葉辰は頷き、さらに言い添えた。「今は午前四時だ。もう少し休んでいろ。明朝には千珏山を離れる。安素山のあの平手打ちも、そろそろ返してやる時だ」

……

朝七時。

部屋のドアがノックされた。

考えるまでもなく、葉辰には淨道大師だとわかっていた。

葉辰がドアを開けると、入り口に立っていた淨道大師は玉の瓶を手に持ち、葉辰を一瞥してから軽く振りながら言った。「これは昨日私が調合した薬液だ。お前の体の回復を早めるはずだが、それに……」

言葉が途中で突然途切れた!

表情が極めて奇妙で驚愕に変わった。

なぜなら、葉辰の傷が完全に消えているのを発見したからだ!

淨道大師の瞳は驚愕の色に満ちていた。誰よりも彼はよく知っていた。あの傷は一週間なければ治るはずがないということを!

しかし目の前の状況は一体どういうことなのか?

一流の高手として、彼はすぐに心の動揺を抑え、笑みを浮かべて言った。「どうやら私はお前を見くびっていたようだ。こんなに短時間で回復できるとは、お前にも多くの秘密があるようだな」

葉辰は拱手し、再び感謝の言葉を述べた。「淨道大師のご助力に感謝いたします。昨日、先輩がいなければ、私はすでに命を落としていたかもしれません」

淨道大師は手の玉の瓶をしまいながら笑って言った。「そう言うな。私はずっと中にいたが、外で何が起きているかはよく分かっていた。お前一人であれほどの強者たちを抑え込むとは並大抵ではない。お前を殺そうとした者も、そう簡単にはいかなかっただろう。
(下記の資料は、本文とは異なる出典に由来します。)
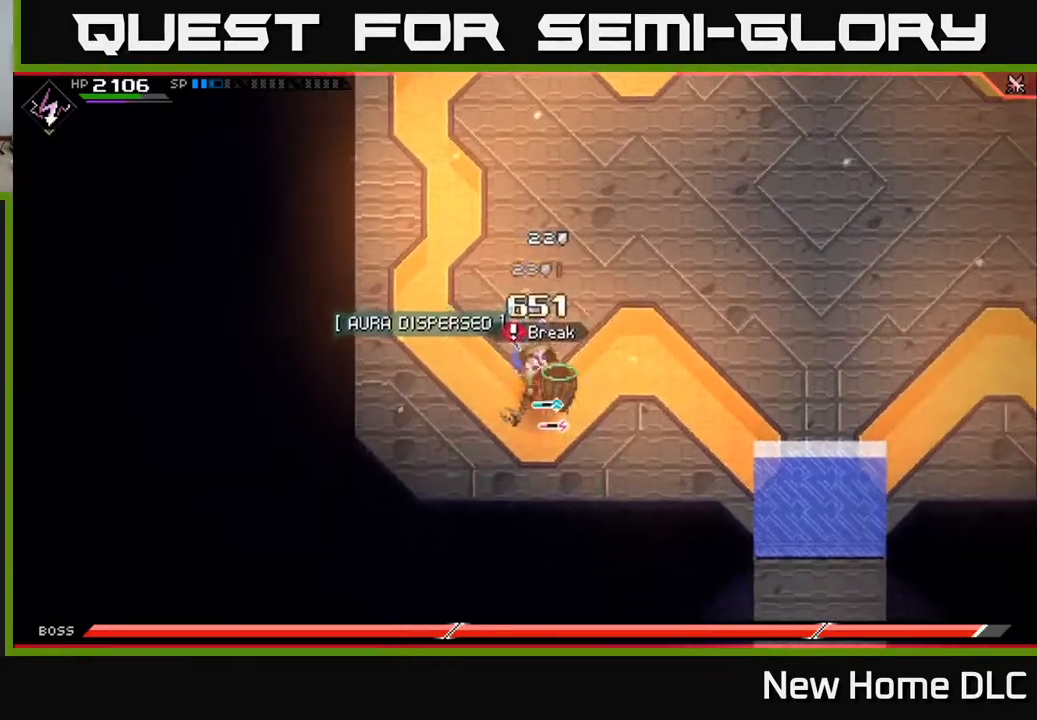
{"buttons": [], "left_stick": "up-right", "right_stick": "center", "events": [[33, "X", "down"], [117, "L1", "up"], [133, "X", "up"], [183, "X", "down"], [283, "X", "up"], [367, "X", "down"], [383, "left_stick", "up-right"], [467, "X", "up"]]}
私が出手しなくても、お前は必ず危機を脱していただろう」

「そうそう、今朝私は既に人に命じて情報を流した。昨夜お前が手に入れた域外の物は、私が没収したということをな。これでお前が今後直面する問題は少なくなるだろう。

あの卑劣な輩どもは、強いものには逆らえない。私の前では物を言う権利すらないのだ!これが今の私にできる唯一のことだ」

この瞬間、葉辰は少し戸惑った。

二人は他人同士なのに、なぜこの淨道大師は自分を助けようとするのか?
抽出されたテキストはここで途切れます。